_Tarefa_
Reproduza sem nenhuma alteração o trecho que vai da linha que contém "5 Rendez-vous Q" até a linha que contém "Clic Devis Prospect Générate", incluindo as duas.

_Dados do exercício_
-----

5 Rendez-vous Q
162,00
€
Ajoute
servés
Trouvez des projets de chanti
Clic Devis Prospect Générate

-----

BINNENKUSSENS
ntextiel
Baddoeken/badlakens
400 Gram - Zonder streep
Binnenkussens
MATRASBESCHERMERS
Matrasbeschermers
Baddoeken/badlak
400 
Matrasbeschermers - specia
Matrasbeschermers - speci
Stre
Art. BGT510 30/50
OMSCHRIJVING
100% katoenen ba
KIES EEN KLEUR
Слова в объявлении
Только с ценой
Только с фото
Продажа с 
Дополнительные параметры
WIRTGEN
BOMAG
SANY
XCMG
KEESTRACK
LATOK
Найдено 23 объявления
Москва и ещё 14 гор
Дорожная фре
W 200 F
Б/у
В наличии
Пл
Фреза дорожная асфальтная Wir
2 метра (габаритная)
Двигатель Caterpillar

-----

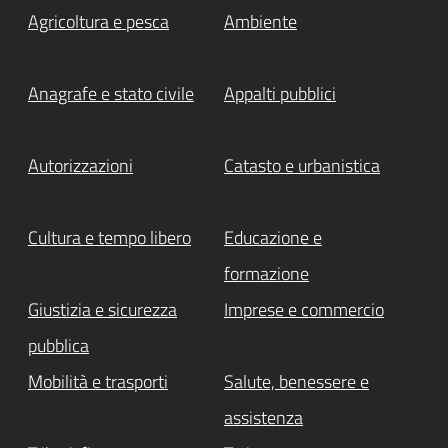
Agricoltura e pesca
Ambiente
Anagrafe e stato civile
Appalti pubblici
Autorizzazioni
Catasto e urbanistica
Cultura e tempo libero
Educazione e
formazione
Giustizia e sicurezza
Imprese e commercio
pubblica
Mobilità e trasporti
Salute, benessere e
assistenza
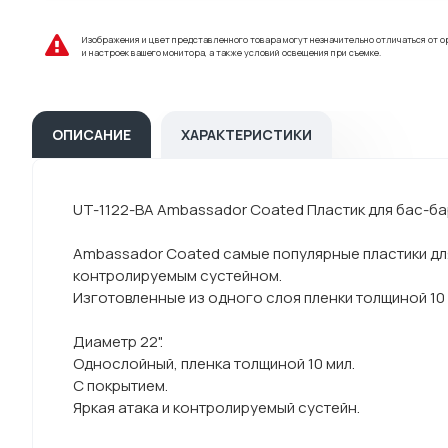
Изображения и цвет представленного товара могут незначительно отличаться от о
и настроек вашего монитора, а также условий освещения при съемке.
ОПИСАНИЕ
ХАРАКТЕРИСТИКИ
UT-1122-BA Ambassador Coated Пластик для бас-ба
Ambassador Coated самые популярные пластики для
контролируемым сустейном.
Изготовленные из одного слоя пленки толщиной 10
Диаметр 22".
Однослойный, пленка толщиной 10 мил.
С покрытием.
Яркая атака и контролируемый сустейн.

-----

_Resposta esperada_
5 Rendez-vous Q
162,00
€
Ajoute
servés
Trouvez des projets de chanti
Clic Devis Prospect Générate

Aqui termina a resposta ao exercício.